Submitting your work:
31. You will share both notebooks with kearsing@gmail.com, and include a link to your notebook in the Blackboard assignment.
SpaCy Named Entity Types:
PERSON – People, including fictional
NORP – Nationalities or religious or political groups
FAC – Buildings, airports, highways, bridges, etc.
ORG – Companies, agencies, institutions, etc.
GPE – Countries, cities, states
LOC – Non-GPE locations, mountain ranges, bodies of water
PRODUCT – Vehicles, weapons, foods, etc. (Not services)
EVENT – Named hurricanes, battles, wars, sports events, etc.
WORK_OF_ART – Titles of books, songs, etc.

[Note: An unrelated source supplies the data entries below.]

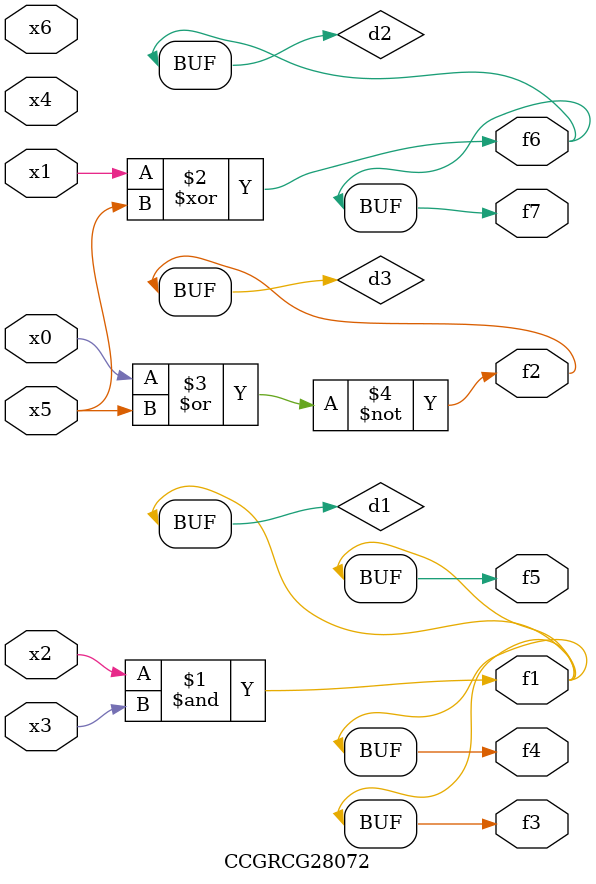
<source format=v>
module CCGRCG28072(
	input x0, x1, x2, x3, x4, x5, x6,
	output f1, f2, f3, f4, f5, f6, f7
);

	wire d1, d2, d3;

	and (d1, x2, x3);
	xor (d2, x1, x5);
	nor (d3, x0, x5);
	assign f1 = d1;
	assign f2 = d3;
	assign f3 = d1;
	assign f4 = d1;
	assign f5 = d1;
	assign f6 = d2;
	assign f7 = d2;
endmodule

</source>
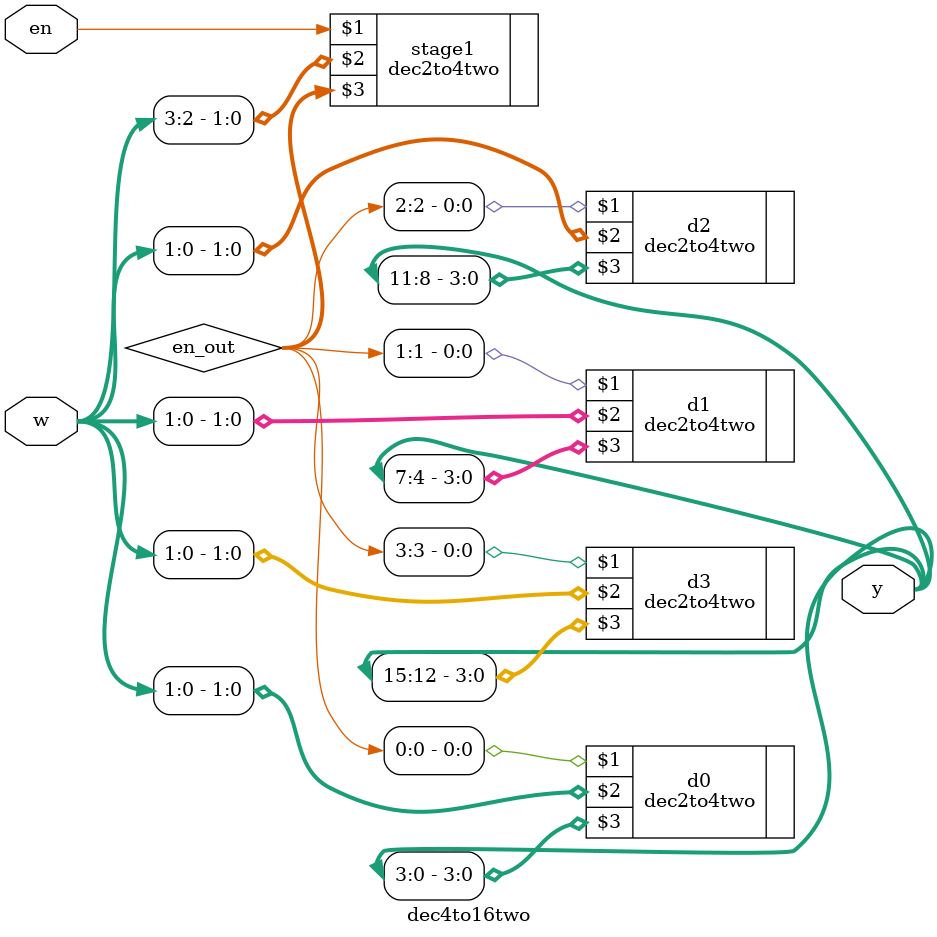
<source format=v>
`include "dec2to4two.v"

module dec4to16two(en, w, y);
  input en;
  input [3:0] w;
  output [15:0] y;

  wire [3:0] en_out;  // Enables for the four lower decoders

  // First stage: Generate enables
  dec2to4two stage1(en, w[3:2], en_out);

  // Second stage: Four 2-to-4 decoders
  dec2to4two d0(en_out[0], w[1:0], y[3:0]);
  dec2to4two d1(en_out[1], w[1:0], y[7:4]);
  dec2to4two d2(en_out[2], w[1:0], y[11:8]);
  dec2to4two d3(en_out[3], w[1:0], y[15:12]);

endmodule


</source>
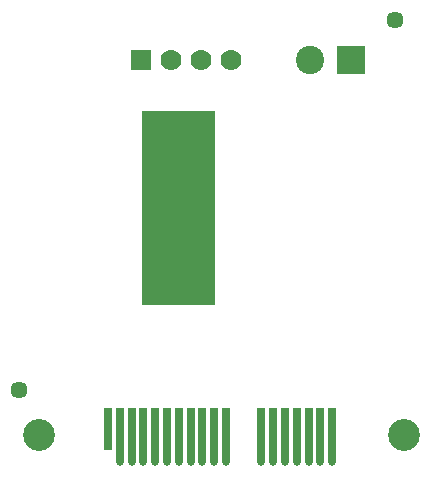
<source format=gbs>
G04 #@! TF.GenerationSoftware,KiCad,Pcbnew,(5.99.0-8491-gb8dfcb34c4)*
G04 #@! TF.CreationDate,2021-01-19T19:49:40+01:00*
G04 #@! TF.ProjectId,TMC2130_Driver,544d4332-3133-4305-9f44-72697665722e,rev?*
G04 #@! TF.SameCoordinates,PX67f3540PY6cb8080*
G04 #@! TF.FileFunction,Soldermask,Bot*
G04 #@! TF.FilePolarity,Negative*
%FSLAX46Y46*%
G04 Gerber Fmt 4.6, Leading zero omitted, Abs format (unit mm)*
G04 Created by KiCad (PCBNEW (5.99.0-8491-gb8dfcb34c4)) date 2021-01-19 19:49:40*
%MOMM*%
%LPD*%
G01*
G04 APERTURE LIST*
%ADD10C,1.448000*%
%ADD11C,2.700000*%
%ADD12O,0.650000X0.650000*%
%ADD13R,0.650000X3.600000*%
%ADD14R,0.650000X4.600000*%
%ADD15R,1.778000X1.778000*%
%ADD16C,1.778000*%
%ADD17R,2.400000X2.400000*%
%ADD18C,2.400000*%
G04 APERTURE END LIST*
D10*
X32960000Y38460000D03*
X1110000Y7080000D03*
D11*
X2800000Y3256000D03*
X33750000Y3256000D03*
D12*
X12652800Y1014800D03*
X22652800Y1014800D03*
X17652800Y1014800D03*
X13652800Y1014800D03*
X15652800Y1014800D03*
X10652800Y1014800D03*
X25652800Y1014800D03*
X26652800Y1014800D03*
X21652800Y1014800D03*
X18652800Y1014800D03*
X24652800Y1014800D03*
X27652800Y1014800D03*
X9652800Y1014800D03*
X23652800Y1014800D03*
X11652800Y1014800D03*
X16652800Y1014800D03*
X14652800Y1014800D03*
D13*
X8652800Y3814800D03*
D14*
X9652800Y3314800D03*
X10652800Y3314800D03*
X11652800Y3314800D03*
X12652800Y3314800D03*
X13652800Y3314800D03*
X14652800Y3314800D03*
X15652800Y3314800D03*
X16652800Y3314800D03*
X17652800Y3314800D03*
X18652800Y3314800D03*
X21652800Y3314800D03*
X22652800Y3314800D03*
X23652800Y3314800D03*
X24652800Y3314800D03*
X25652800Y3314800D03*
X26652800Y3314800D03*
X27652800Y3314800D03*
D15*
X11440000Y35000000D03*
D16*
X13980000Y35000000D03*
X16520000Y35000000D03*
X19060000Y35000000D03*
D17*
X29250000Y35000000D03*
D18*
X25750000Y35000000D03*
G36*
X17731694Y30731694D02*
G01*
X17750000Y30687500D01*
X17750000Y14312500D01*
X17731694Y14268306D01*
X17687500Y14250000D01*
X11562500Y14250000D01*
X11518306Y14268306D01*
X11500000Y14312500D01*
X11500000Y30687500D01*
X11518306Y30731694D01*
X11562500Y30750000D01*
X17687500Y30750000D01*
X17731694Y30731694D01*
G37*
M02*

</source>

LAW – Named documents made into laws
LANGUAGE – Any named language
DATE – Absolute or relative dates or periods
TIME – Times smaller than a day
PERCENT – Percentage (including “%”)
MONEY – Monetary values, including unit
QUANTITY – Measurements, as of weight or distance
ORDINAL – “first”, “second”
CARDINAL – Numerals that do not fall under another type
Grading Rubric:
1. (80 pts.) Your first notebook, WS2016, contains all the code required to run error free, as shown above.
2. (3 pts.) Your second notebook is free of any errors.
3. (3 pts.) Your second notebook does not contain any uneccessary or duplicate code.
4. (3 pts.) Your second notebook has been fully run and all results are visible to the me without needing to run.
5. (8 pts.) Your second notebook has 3 new charts and a Word Cloud based on your text analysis.
6. (3 pts.) Your chart labels are updated to reflect your actual results (not the 2016 World Series).